Do you remember how I told you about the people I left behind to start again? Today I met them at an event. I told myself so often, it would be ok. I would be ok. I told myself, it can't be that hard to see them again, even looked forward to it a bit, cause I still like them.
We ended up ignoring each other completely. I thank the Goddess that I got someone with me. It wouldn't have been possible alone. It still hurt badly.
A part of me wishes to turn back time. Just 2 weeks. I wish so badly I could talk to them again, joke around with them again and just be happy cause I was. But whenever this thought comes up, I remember what I had to see.
"The trash that takes itself out"
I shouldn't grieve about such people. I'm glad, that I have great people around. I found great people, who value me, who like me. People who truly care for me, without talking shit behind my back.
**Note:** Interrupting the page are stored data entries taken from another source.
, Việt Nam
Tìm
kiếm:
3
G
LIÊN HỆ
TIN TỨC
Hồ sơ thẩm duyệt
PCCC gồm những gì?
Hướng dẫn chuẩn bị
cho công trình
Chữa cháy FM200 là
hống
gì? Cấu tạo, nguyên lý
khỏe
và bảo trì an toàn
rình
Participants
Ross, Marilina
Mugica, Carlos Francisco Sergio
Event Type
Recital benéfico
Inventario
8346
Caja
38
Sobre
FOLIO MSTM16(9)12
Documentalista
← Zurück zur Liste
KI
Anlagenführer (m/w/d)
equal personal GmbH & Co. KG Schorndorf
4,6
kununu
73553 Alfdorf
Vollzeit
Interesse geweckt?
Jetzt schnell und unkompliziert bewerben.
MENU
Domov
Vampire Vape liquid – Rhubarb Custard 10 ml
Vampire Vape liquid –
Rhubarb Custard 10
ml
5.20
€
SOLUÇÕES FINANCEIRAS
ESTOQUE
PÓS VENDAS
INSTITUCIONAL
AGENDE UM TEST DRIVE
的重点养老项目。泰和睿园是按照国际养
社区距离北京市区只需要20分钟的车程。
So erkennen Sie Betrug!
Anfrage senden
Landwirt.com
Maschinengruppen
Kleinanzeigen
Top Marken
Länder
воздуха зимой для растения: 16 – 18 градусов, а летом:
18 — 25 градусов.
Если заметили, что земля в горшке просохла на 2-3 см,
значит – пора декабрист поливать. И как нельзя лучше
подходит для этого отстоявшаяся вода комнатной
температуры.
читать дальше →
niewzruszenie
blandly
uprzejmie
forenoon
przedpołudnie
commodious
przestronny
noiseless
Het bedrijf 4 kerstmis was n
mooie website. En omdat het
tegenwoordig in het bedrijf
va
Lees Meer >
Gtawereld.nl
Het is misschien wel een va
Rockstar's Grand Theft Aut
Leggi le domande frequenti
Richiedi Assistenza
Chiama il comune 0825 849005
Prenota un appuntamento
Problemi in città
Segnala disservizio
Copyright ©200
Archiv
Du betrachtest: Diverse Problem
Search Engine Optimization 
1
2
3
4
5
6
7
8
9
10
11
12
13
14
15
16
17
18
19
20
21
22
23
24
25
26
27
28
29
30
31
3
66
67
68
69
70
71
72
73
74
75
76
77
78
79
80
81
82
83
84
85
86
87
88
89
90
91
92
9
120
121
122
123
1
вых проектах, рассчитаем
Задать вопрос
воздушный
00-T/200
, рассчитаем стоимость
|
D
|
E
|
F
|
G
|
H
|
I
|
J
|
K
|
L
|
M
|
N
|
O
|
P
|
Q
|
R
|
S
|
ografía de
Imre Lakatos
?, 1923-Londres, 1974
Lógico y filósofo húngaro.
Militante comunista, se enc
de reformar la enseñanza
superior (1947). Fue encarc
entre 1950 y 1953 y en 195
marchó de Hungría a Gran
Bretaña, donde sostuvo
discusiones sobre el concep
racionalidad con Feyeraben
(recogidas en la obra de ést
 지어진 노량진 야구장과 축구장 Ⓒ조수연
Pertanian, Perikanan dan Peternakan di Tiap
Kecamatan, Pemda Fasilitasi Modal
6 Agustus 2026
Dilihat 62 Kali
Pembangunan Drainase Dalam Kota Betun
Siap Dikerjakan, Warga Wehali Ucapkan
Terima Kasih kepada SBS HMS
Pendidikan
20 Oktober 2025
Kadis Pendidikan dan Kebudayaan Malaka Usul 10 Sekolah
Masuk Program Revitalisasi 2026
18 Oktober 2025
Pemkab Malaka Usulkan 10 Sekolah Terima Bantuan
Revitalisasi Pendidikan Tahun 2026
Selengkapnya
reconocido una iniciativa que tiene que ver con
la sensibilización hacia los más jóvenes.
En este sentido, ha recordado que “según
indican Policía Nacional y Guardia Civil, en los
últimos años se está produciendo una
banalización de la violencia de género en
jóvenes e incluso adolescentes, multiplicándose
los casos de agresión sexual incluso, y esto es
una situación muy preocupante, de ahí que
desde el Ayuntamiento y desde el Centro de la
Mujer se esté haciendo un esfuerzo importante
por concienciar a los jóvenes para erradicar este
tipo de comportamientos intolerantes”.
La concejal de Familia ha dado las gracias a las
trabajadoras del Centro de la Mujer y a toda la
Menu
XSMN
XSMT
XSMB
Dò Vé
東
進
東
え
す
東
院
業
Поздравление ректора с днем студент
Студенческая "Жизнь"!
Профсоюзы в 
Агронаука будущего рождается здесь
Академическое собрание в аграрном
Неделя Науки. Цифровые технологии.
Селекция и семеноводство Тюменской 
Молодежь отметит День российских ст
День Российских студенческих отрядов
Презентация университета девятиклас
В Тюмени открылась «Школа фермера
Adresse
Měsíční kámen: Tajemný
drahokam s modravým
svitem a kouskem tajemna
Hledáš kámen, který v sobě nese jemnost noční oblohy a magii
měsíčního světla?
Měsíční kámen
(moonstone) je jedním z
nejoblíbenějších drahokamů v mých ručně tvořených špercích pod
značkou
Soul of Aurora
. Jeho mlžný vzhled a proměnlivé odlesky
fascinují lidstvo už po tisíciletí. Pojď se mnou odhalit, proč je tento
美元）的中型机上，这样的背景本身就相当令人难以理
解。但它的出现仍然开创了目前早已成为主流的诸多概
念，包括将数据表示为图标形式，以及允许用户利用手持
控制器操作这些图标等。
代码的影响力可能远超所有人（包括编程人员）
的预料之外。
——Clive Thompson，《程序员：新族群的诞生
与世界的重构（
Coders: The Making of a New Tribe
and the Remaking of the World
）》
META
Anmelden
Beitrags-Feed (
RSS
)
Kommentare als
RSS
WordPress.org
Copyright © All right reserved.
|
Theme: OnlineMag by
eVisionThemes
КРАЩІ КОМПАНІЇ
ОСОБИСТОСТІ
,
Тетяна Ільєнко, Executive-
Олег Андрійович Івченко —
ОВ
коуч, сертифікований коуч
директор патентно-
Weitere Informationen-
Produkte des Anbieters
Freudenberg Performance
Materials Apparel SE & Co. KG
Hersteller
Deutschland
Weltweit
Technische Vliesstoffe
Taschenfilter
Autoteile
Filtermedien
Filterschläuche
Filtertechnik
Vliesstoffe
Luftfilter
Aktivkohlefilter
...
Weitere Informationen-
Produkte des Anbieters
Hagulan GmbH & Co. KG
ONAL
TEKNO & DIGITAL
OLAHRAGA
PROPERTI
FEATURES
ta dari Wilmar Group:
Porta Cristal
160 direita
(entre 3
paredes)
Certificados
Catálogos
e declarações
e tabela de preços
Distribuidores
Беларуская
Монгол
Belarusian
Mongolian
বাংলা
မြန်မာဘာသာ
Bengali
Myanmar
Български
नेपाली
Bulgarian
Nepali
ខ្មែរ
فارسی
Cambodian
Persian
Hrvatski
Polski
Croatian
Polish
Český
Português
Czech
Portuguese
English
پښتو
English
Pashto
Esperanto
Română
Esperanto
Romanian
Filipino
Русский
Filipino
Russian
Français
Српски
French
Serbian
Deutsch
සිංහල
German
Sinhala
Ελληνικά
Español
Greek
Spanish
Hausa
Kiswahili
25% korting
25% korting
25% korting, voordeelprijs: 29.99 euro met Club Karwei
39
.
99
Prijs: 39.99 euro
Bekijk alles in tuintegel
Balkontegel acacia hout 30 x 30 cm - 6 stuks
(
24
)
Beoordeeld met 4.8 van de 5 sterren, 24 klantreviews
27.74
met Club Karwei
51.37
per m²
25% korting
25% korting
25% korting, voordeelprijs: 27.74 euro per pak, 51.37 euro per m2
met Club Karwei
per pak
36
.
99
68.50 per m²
No, I'm not over it yet. I got a photographic memory and I remember everything. I remember exactly where I was, when they contacted me first. I know on which stair I stood when I read the message. I remember the exact words of this text, I remember it all. I remember every happy second. But I remember every tear I shed too. There were so many tears, I doubted myself so often, wondered so often "Do they really want me?"
Now I don't have to wonder anymore. The people who left them to stay with me showed it clearly.
I am wanted. I am preferred.
It wasn't the plan to take people away from them, they followed cause they wanted to.
Those people make me wipe my tears and smile again.
Yes, I'm still sad and hurt. But I know, the day will come, when it stops. I have enough to focus on. And if I ever forget my own value, I got people who care. And people who yell at me and slap me hard.
And who knows. Maybe... someday... Those others talk to me again. I didn't block them, any of them. It's up to them, their decision, not mine.